• **DIRECTIONS FOR THIS TASK**
Each line of the data below that contains "like" must be copied.

[Stored items]
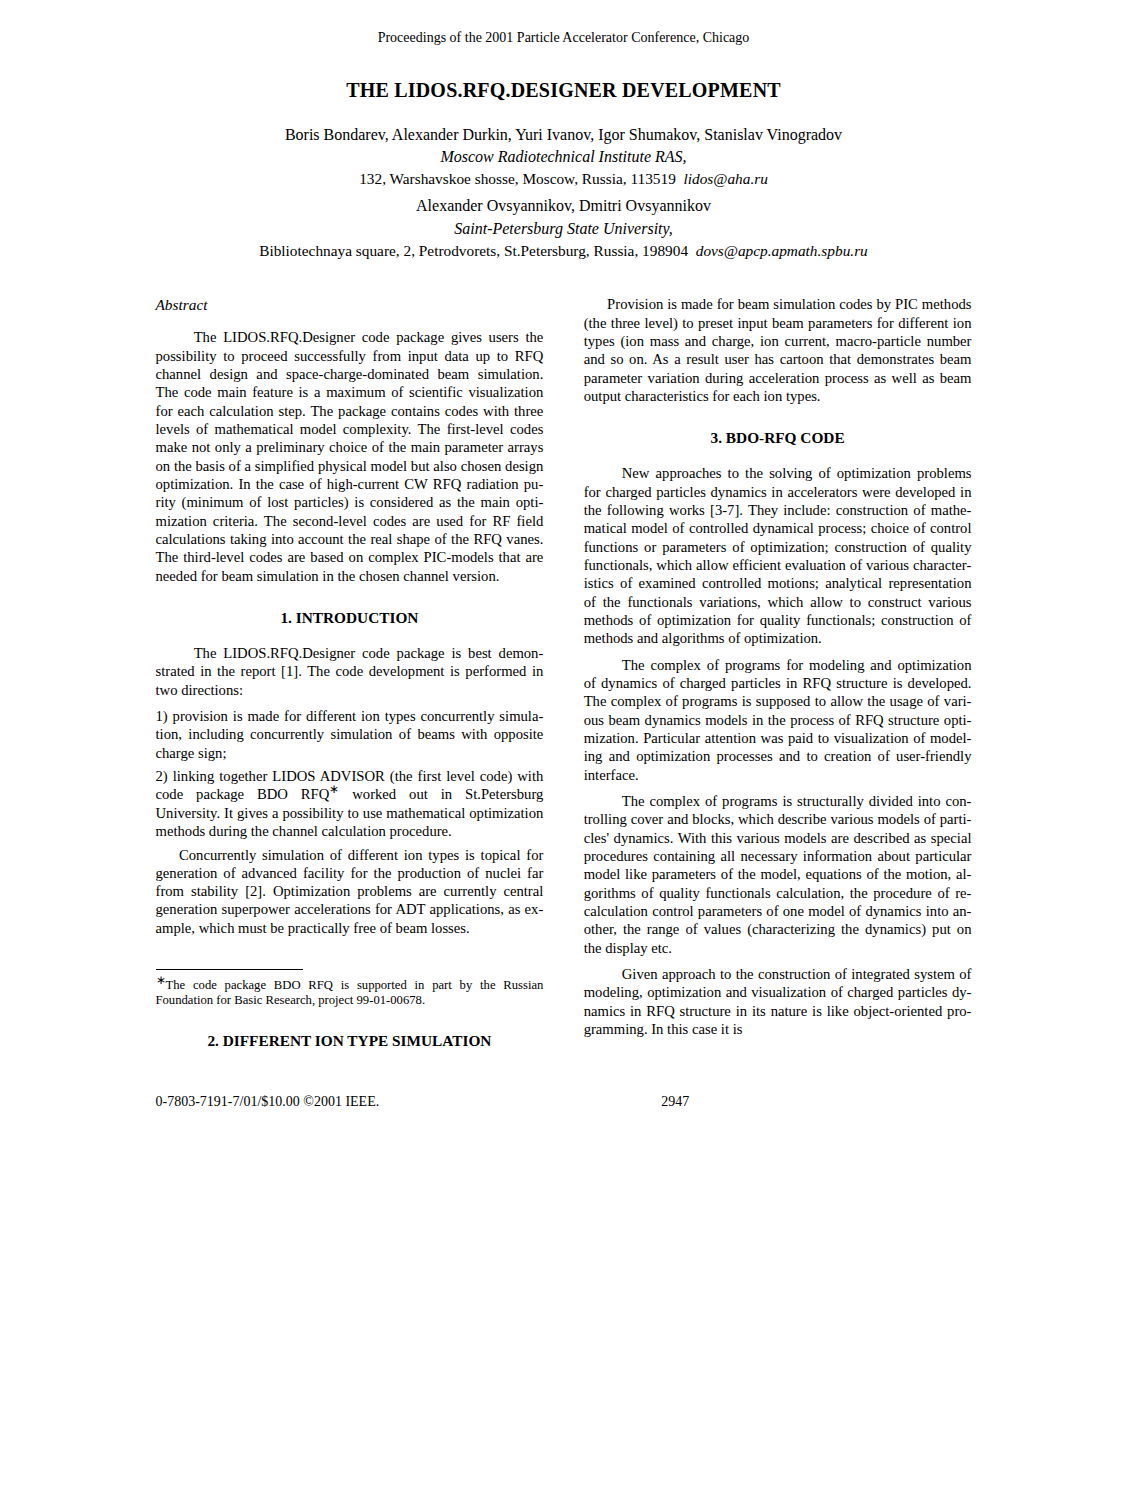Proceedings of the 2001 Particle Accelerator Conference, Chicago
THE LIDOS.RFQ.DESIGNER DEVELOPMENT
Boris Bondarev, Alexander Durkin, Yuri Ivanov, Igor Shumakov, Stanislav Vinogradov
Moscow Radiotechnical Institute RAS,
132, Warshavskoe shosse, Moscow, Russia, 113519 lidos@aha.ru
Alexander Ovsyannikov, Dmitri Ovsyannikov
Saint-Petersburg State University,
Bibliotechnaya square, 2, Petrodvorets, St.Petersburg, Russia, 198904 dovs@apcp.apmath.spbu.ru
Abstract
The LIDOS.RFQ.Designer code package gives users the possibility to proceed successfully from input data up to RFQ channel design and space-charge-dominated beam simulation. The code main feature is a maximum of scientific visualization for each calculation step. The package contains codes with three levels of mathematical model complexity. The first-level codes make not only a preliminary choice of the main parameter arrays on the basis of a simplified physical model but also chosen design optimization. In the case of high-current CW RFQ radiation purity (minimum of lost particles) is considered as the main optimization criteria. The second-level codes are used for RF field calculations taking into account the real shape of the RFQ vanes. The third-level codes are based on complex PIC-models that are needed for beam simulation in the chosen channel version.
1. Introduction
The LIDOS.RFQ.Designer code package is best demonstrated in the report [1]. The code development is performed in two directions:
1) provision is made for different ion types concurrently simulation, including concurrently simulation of beams with opposite charge sign;
2) linking together LIDOS ADVISOR (the first level code) with code package BDO RFQ∗ worked out in St.Petersburg University. It gives a possibility to use mathematical optimization methods during the channel calculation procedure.
Concurrently simulation of different ion types is topical for generation of advanced facility for the production of nuclei far from stability [2]. Optimization problems are currently central generation superpower accelerations for ADT applications, as example, which must be practically free of beam losses.
∗The code package BDO RFQ is supported in part by the Russian Foundation for Basic Research, project 99-01-00678.
2. Different ion type simulation
Provision is made for beam simulation codes by PIC methods (the three level) to preset input beam parameters for different ion types (ion mass and charge, ion current, macro-particle number and so on. As a result user has cartoon that demonstrates beam parameter variation during acceleration process as well as beam output characteristics for each ion types.
3. BDO-RFQ code
New approaches to the solving of optimization problems for charged particles dynamics in accelerators were developed in the following works [3-7]. They include: construction of mathematical model of controlled dynamical process; choice of control functions or parameters of optimization; construction of quality functionals, which allow efficient evaluation of various characteristics of examined controlled motions; analytical representation of the functionals variations, which allow to construct various methods of optimization for quality functionals; construction of methods and algorithms of optimization.
The complex of programs for modeling and optimization of dynamics of charged particles in RFQ structure is developed. The complex of programs is supposed to allow the usage of various beam dynamics models in the process of RFQ structure optimization. Particular attention was paid to visualization of modeling and optimization processes and to creation of user-friendly interface.
The complex of programs is structurally divided into controlling cover and blocks, which describe various models of particles' dynamics. With this various models are described as special procedures containing all necessary information about particular model like parameters of the model, equations of the motion, algorithms of quality functionals calculation, the procedure of re-calculation control parameters of one model of dynamics into another, the range of values (characterizing the dynamics) put on the display etc.
Given approach to the construction of integrated system of modeling, optimization and visualization of charged particles dynamics in RFQ structure in its nature is like object-oriented programming. In this case it is
0-7803-7191-7/01/$10.00 ©2001 IEEE. 2947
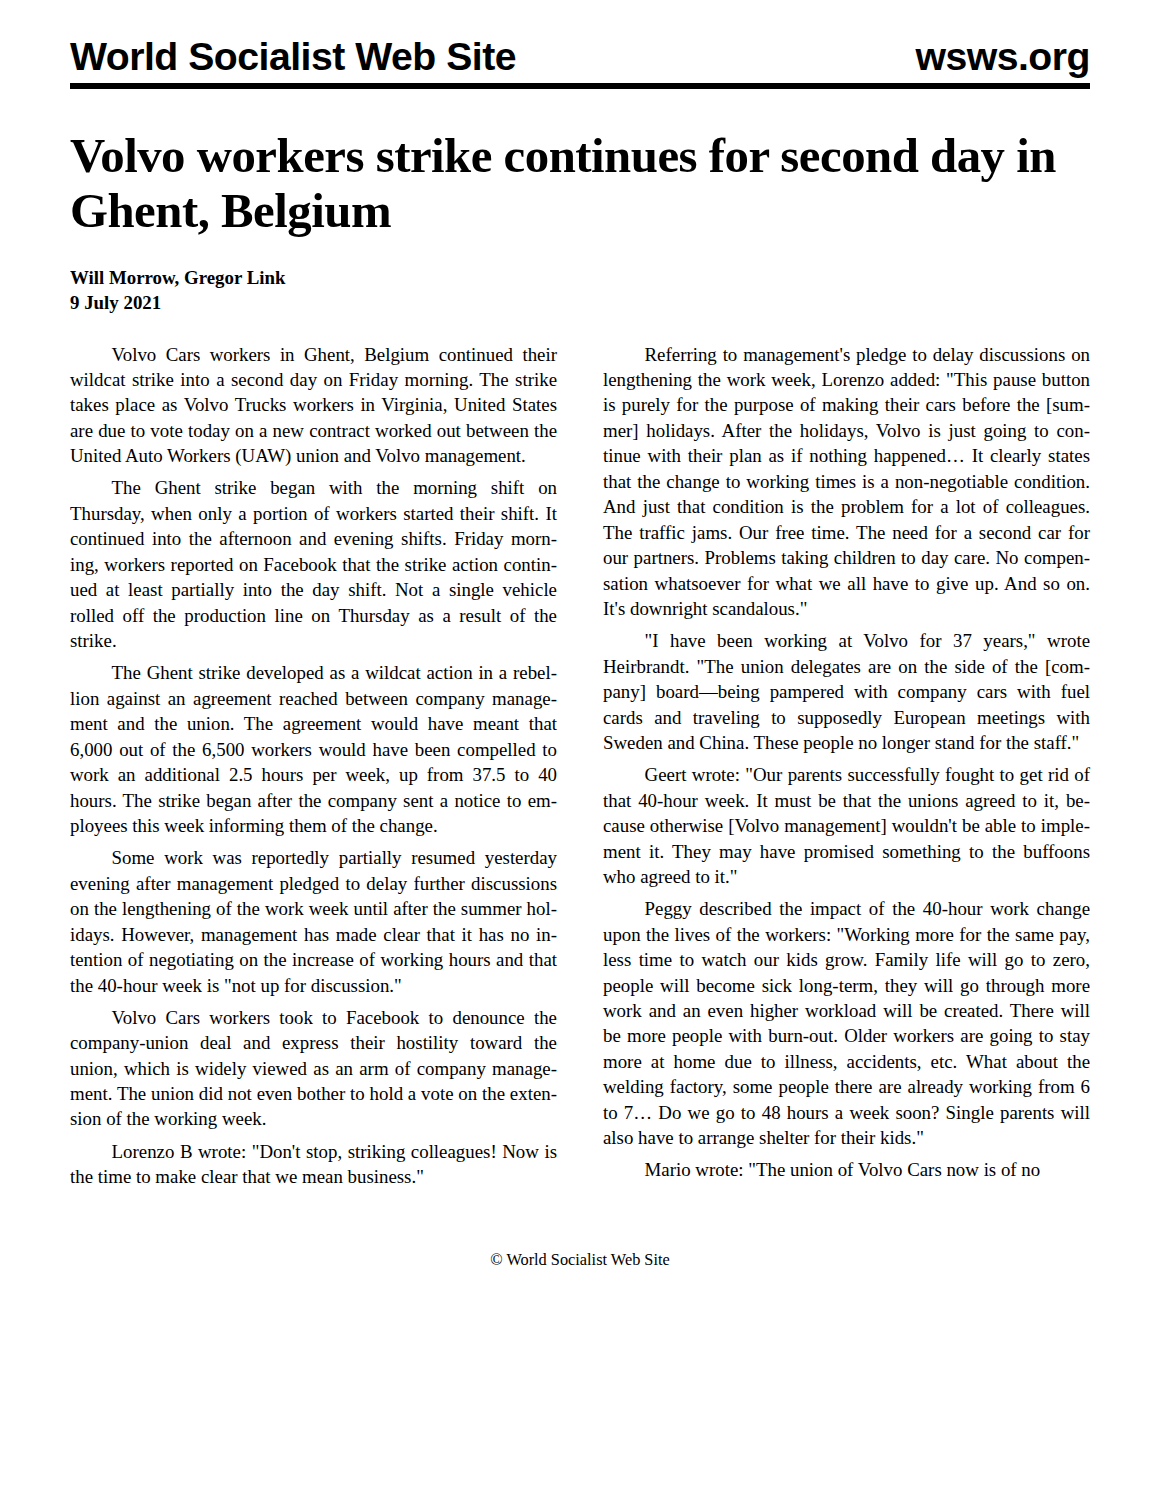World Socialist Web Site
wsws.org
Volvo workers strike continues for second day in Ghent, Belgium
Will Morrow, Gregor Link 9 July 2021
Volvo Cars workers in Ghent, Belgium continued their wildcat strike into a second day on Friday morning. The strike takes place as Volvo Trucks workers in Virginia, United States are due to vote today on a new contract worked out between the United Auto Workers (UAW) union and Volvo management.
The Ghent strike began with the morning shift on Thursday, when only a portion of workers started their shift. It continued into the afternoon and evening shifts. Friday morning, workers reported on Facebook that the strike action continued at least partially into the day shift. Not a single vehicle rolled off the production line on Thursday as a result of the strike.
The Ghent strike developed as a wildcat action in a rebellion against an agreement reached between company management and the union. The agreement would have meant that 6,000 out of the 6,500 workers would have been compelled to work an additional 2.5 hours per week, up from 37.5 to 40 hours. The strike began after the company sent a notice to employees this week informing them of the change.
Some work was reportedly partially resumed yesterday evening after management pledged to delay further discussions on the lengthening of the work week until after the summer holidays. However, management has made clear that it has no intention of negotiating on the increase of working hours and that the 40-hour week is "not up for discussion."
Volvo Cars workers took to Facebook to denounce the company-union deal and express their hostility toward the union, which is widely viewed as an arm of company management. The union did not even bother to hold a vote on the extension of the working week.
Lorenzo B wrote: "Don't stop, striking colleagues! Now is the time to make clear that we mean business."
Referring to management's pledge to delay discussions on lengthening the work week, Lorenzo added: "This pause button is purely for the purpose of making their cars before the [summer] holidays. After the holidays, Volvo is just going to continue with their plan as if nothing happened… It clearly states that the change to working times is a non-negotiable condition. And just that condition is the problem for a lot of colleagues. The traffic jams. Our free time. The need for a second car for our partners. Problems taking children to day care. No compensation whatsoever for what we all have to give up. And so on. It's downright scandalous."
"I have been working at Volvo for 37 years," wrote Heirbrandt. "The union delegates are on the side of the [company] board—being pampered with company cars with fuel cards and traveling to supposedly European meetings with Sweden and China. These people no longer stand for the staff."
Geert wrote: "Our parents successfully fought to get rid of that 40-hour week. It must be that the unions agreed to it, because otherwise [Volvo management] wouldn't be able to implement it. They may have promised something to the buffoons who agreed to it."
Peggy described the impact of the 40-hour work change upon the lives of the workers: "Working more for the same pay, less time to watch our kids grow. Family life will go to zero, people will become sick long-term, they will go through more work and an even higher workload will be created. There will be more people with burn-out. Older workers are going to stay more at home due to illness, accidents, etc. What about the welding factory, some people there are already working from 6 to 7… Do we go to 48 hours a week soon? Single parents will also have to arrange shelter for their kids."
Mario wrote: "The union of Volvo Cars now is of no
© World Socialist Web Site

• **REPLY TO THE TASK**
The complex of programs is structurally divided into controlling cover and blocks, which describe various models of particles' dynamics. With this various models are described as special procedures containing all necessary information about particular model like parameters of the model, equations of the motion, algorithms of quality functionals calculation, the procedure of re-calculation control parameters of one model of dynamics into another, the range of values (characterizing the dynamics) put on the display etc.
Given approach to the construction of integrated system of modeling, optimization and visualization of charged particles dynamics in RFQ structure in its nature is like object-oriented programming. In this case it is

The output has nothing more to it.